_TUGAS_
1. Apakah setiap pernyataan berikut sesuai dengan kutipan dokumen? Jawab ya atau tidak, lalu sertakan kata-kata penentu dari teks dalam kutipan persis. (a) Pertemuan perayaan itu berlangsung selama tiga hari di Riyadh. (b) Putri Al-Jawhara menjadi moderator diskusi tentang peran perempuan dalam kedokteran. (c) Arab Saudi menempati peringkat 134 dari 145 negara dalam kesetaraan gender.
2. Kutip bagian kutipan dokumen di antara "Dalam laporan kesenjangan" dan "negeri atau menikah.", termasuk kedua batas itu.

═══ KUTIPAN DOKUMEN

Loading...
HAM
Penulis: Prasasta Widiadi 15:58 WIB | Senin, 06 Februari 2017

Arab Saudi Merayakan Hari Perempuan se-Dunia

Ilustrasi: Perempuan mengenagkan burqa di sebuah wilayah di Timur Tengah. (Foto: dailymail.co.uk)

RIYADH, SATUHARAPAN.COM – Negara yang dijuluki sebagai ultra konservatif, Arab Saudi merayakan Hari Perempuan se-Dunia untuk kali pertama. 

Perayaan tersebut ditandai dengan pertemuan selama tiga hari di Pusat Kebudayaan Raja Fahd, di Riyadh, Arab Saudi. Dalam pertemuan Itu menampilkan pembicara yang berpendapat hak-hak perempuan untuk mengemudi dan menyerukan diakhirinya sistem perwalian laki-laki di negara itu.

Sejumlah perempuan dari keluarga kerajaan Arab Saudi juga hadir dalam acara tersebut, salah satunya yakni anak dari pangeran Fahd Al-Saud, Putri Al-Jawhara yang menjadi moderator dalam diskusi tentang peran perempuan dalam pendidikan.

“Kami ingin merayakan kesuksesan peran perempuan Arab Saudi, dan mengingatkan orang-orang dari prestasinya di bidang pendidikan, budaya, kedokteran, sastra dan daerah lainnya,” kata juru bicara kerajaan, Mohammed Al-Saif seperti diberitakan Arab News, dan dikutip kembali The Independent, hari Senin (6/2).

Dalam laporan kesenjangan gender yang diterbitkan World Economic Forum tahun 2015, Arab Saudi mendapat banyak kritik karena melakukan pembatasan terhadap  hak-hak perempuan. Arab Saudi menempati peringkat 134 dari 145 negara dalam kesetaraan gender.

Arab Saudi adalah satu-satunya negara di dunia di mana perempuan dilarang mengemudi dan tidak dapat mendapatkan surat izin mengemudi. Di negara tersebut terdapat hukum yang menyatakan semua perempuan harus memiliki wali laki-laki, biasanya suami, ayah atau saudara, yang memberi mereka izin untuk belajar, bepergian ke luar negeri atau menikah.

══════
═══ DATA YANG DIBERIKAN

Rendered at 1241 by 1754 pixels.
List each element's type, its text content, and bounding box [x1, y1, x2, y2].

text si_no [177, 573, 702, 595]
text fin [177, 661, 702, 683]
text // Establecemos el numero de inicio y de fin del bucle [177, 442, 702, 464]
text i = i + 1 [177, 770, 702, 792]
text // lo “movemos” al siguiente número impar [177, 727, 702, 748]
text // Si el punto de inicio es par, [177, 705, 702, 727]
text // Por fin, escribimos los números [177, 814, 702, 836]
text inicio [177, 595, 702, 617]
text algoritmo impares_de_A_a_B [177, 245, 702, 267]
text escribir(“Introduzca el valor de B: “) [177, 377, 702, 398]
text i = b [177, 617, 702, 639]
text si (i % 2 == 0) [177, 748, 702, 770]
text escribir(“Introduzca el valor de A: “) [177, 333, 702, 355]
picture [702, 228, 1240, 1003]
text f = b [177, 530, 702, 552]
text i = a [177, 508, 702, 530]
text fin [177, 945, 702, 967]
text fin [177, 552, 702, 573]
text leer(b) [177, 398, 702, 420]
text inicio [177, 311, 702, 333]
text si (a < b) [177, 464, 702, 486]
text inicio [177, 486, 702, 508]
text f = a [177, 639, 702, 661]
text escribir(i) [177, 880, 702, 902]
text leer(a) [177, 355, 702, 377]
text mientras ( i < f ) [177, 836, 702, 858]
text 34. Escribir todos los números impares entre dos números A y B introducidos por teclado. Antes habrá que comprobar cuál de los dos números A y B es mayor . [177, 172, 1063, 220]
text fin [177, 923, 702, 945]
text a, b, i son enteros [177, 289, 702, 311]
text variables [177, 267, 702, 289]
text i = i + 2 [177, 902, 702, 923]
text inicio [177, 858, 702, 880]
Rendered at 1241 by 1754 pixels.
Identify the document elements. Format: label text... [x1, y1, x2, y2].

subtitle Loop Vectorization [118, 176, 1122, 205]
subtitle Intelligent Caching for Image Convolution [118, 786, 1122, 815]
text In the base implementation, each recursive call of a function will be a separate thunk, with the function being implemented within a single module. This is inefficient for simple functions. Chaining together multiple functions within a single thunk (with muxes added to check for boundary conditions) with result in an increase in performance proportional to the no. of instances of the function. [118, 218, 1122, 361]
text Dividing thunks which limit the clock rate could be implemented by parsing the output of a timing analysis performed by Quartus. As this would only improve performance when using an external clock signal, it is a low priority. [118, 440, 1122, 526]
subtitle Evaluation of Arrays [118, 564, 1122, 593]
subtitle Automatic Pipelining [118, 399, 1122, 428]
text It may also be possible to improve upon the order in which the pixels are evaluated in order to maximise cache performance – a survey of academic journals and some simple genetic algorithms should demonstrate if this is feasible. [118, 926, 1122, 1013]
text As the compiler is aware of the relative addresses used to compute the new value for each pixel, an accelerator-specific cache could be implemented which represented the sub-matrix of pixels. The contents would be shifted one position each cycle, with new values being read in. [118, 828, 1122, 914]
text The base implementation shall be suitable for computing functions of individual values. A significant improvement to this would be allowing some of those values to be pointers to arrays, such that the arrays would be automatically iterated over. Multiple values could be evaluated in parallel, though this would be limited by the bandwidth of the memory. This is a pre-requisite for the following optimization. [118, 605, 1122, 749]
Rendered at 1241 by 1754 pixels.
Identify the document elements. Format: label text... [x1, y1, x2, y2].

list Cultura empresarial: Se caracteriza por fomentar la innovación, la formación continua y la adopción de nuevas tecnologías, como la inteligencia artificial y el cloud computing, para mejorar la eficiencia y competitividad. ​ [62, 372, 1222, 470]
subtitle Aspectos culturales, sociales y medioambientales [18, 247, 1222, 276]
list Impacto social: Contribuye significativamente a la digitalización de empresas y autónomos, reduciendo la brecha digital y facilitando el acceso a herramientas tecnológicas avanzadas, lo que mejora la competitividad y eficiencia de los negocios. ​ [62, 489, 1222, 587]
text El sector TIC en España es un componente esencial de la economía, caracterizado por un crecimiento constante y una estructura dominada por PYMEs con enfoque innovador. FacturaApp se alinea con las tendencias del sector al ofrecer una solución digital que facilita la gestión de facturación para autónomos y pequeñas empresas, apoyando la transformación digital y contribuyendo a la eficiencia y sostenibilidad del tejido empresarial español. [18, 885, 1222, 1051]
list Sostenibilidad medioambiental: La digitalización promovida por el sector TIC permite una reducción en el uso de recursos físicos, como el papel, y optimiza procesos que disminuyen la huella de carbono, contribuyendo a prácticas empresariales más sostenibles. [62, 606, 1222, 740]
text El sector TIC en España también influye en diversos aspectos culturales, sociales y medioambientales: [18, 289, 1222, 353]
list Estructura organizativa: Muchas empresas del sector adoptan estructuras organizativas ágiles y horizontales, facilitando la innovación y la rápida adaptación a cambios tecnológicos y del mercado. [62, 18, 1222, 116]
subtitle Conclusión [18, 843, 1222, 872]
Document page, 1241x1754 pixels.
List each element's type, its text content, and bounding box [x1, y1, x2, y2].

══════

_JAWABAN TIAP TUGAS_
1.
(a) Ya: "pertemuan selama tiga hari di Pusat Kebudayaan Raja Fahd, di Riyadh, Arab Saudi"
(b) Tidak: "menjadi moderator dalam diskusi tentang peran perempuan dalam pendidikan"
(c) Ya: "Arab Saudi menempati peringkat 134 dari 145 negara dalam kesetaraan gender"

2.
Dalam laporan kesenjangan gender yang diterbitkan World Economic Forum tahun 2015, Arab Saudi mendapat banyak kritik karena melakukan pembatasan terhadap  hak-hak perempuan. Arab Saudi menempati peringkat 134 dari 145 negara dalam kesetaraan gender.

Arab Saudi adalah satu-satunya negara di dunia di mana perempuan dilarang mengemudi dan tidak dapat mendapatkan surat izin mengemudi. Di negara tersebut terdapat hukum yang menyatakan semua perempuan harus memiliki wali laki-laki, biasanya suami, ayah atau saudara, yang memberi mereka izin untuk belajar, bepergian ke luar negeri atau menikah.